Cinque minuti di applausi in piedi sono il tributo che si riserva agli eroi. Agli uomini che hanno arricchito l’umanità con un dono che va oltre il dovere: un dono speciale del proprio pensiero, della propria generosità, della propria fatica, persino della propria vita. QUALE mai dono speciale alla comunità hanno premiato, quale eroismo umano hanno applaudito ieri sera i presenti al congresso del Sap? I tre poliziotti celebrati pubblicamente in questo modo hanno già avuto, definitivamente, dalla comunità, quel che i giudici hanno deciso fosse giusto per loro: una condanna definitiva a tre anni e sei mesi per eccesso colposo nell’omicidio colposo di Federico Aldrovandi, un ragazzo che dalla sua comunità, quella sera, aveva solo un grande bisogno di aiuto.
Da una platea composta in massima parte, si suppone, di “servitori dello Stato”, ci si doveva attendere altro. Il rispetto, anche nel dissenso. E non stiamo a farne una questione di libertà d’opinione, per favore: ora i dirigenti di quel sindacato, senza apparente imba-
razzo, cercano di spiegare la lunga, vergognosa scena trionfale sostenendo che gli applausi erano una protesta contro quella che ritengono una condanna ingiusta. Oppure un gesto di “solidarietà umana” verso i colleghi condannati.
Non giriamoci attorno. Quel che si è visto ieri a Rimini è semplicemente, limpidamente, indiscutibilmente una cosa rivoltante sul piano umano. Il “ribrezzo” di Patrizia Moretti, mamma di Federico, non ha nulla di esagerato. Prima che poliziotti, giudici, giornalisti, siamo esseri umani. Nessuno che se lo sia ricordato, ieri? Nessuno che abbia pensato che si applaudono i vivi sulla tomba di un ragazzo morto senza alcuna colpa, sul dolore di una madre che solo per la sua tenacia, quella sì da applaudire per ore, è riuscita ad ottenere giustizia? Non c’era un solo uomo provvisto di coscienza, ieri, che si sia vergognato dell’eco che avrebbe avuto quella standing ovation nell’anima della madre di un figlio morto fra le mani di chi lo doveva salvare? La stessa madre che si è già sentita troppe volte insultare e contestare per le pubbliche piazze, anche da alcuni addetti a quella che la
legge continua a definire “pubblica sicurezza”?

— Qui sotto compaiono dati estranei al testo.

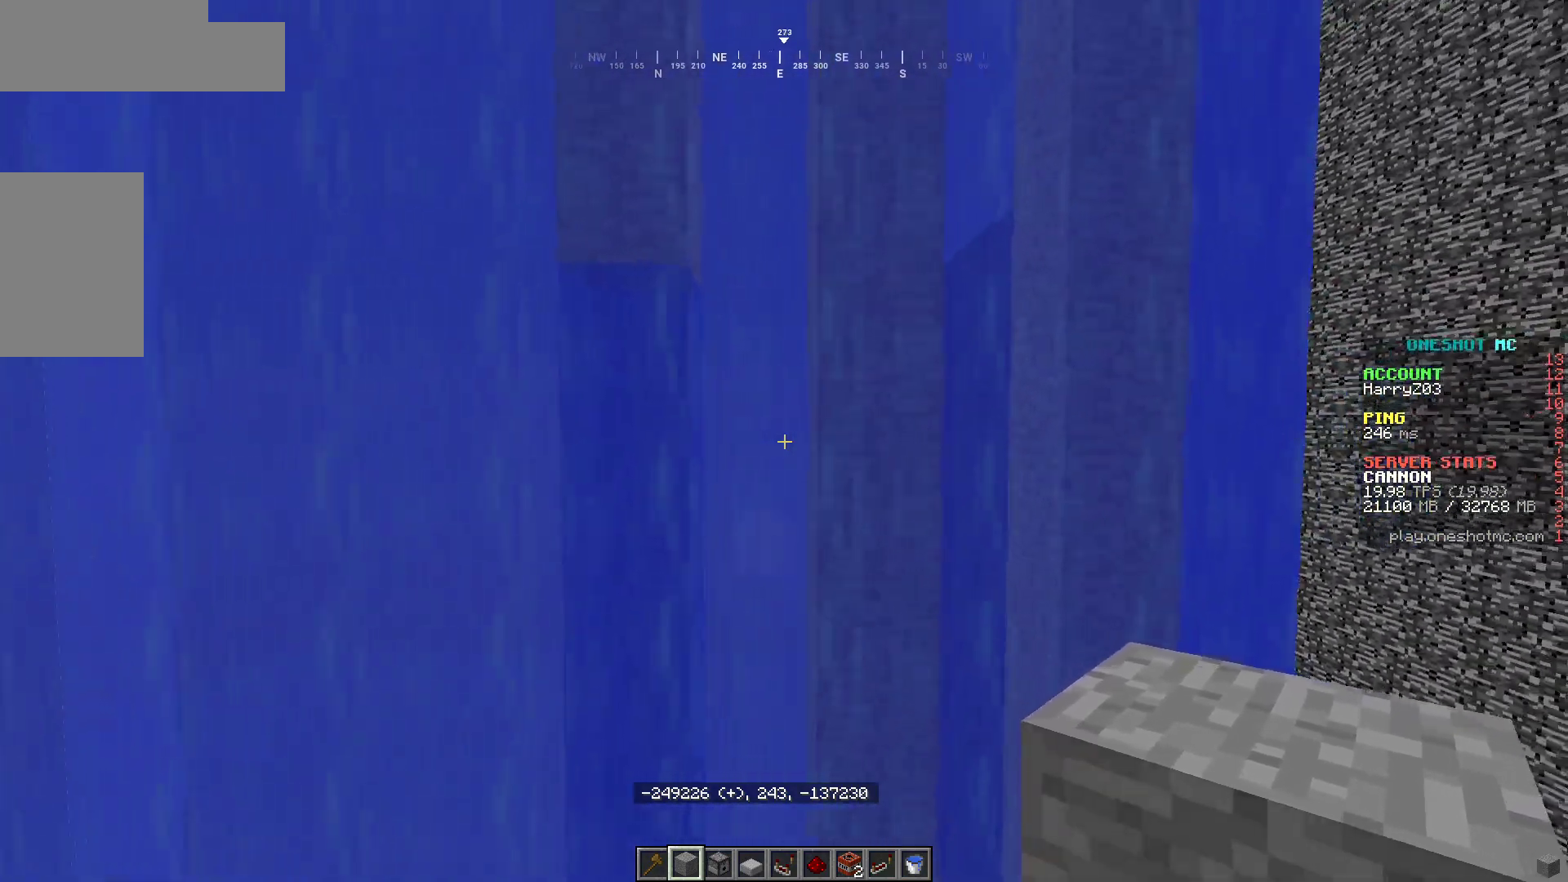
{"keys": [], "mouse": [], "events": [[100, "a", "down"], [150, "d", "up"], [267, "a", "up"], [300, "d", "down"], [433, "d", "up"]]}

Federico Aldrovandi quella sera aveva solo bisogno di aiuto: bisogna ripeterlo una, due, mille volte, a chi proprio non lo vuole capire. Aveva bisogno di servitori dello Stato, cioè servitori di tutti noi, e anche di Federico, addestrati professionalmente e preparati umanamente a contenere la sua agitazione. Ma ha incontrato le persone sbagliate. Ha incontrato professionisti della “pubblica sicurezza” che non hanno saputo
metterlo in sicurezza, che non sono riusciti a fare di meglio, di fronte alla sua crisi, che trattarlo come un criminale.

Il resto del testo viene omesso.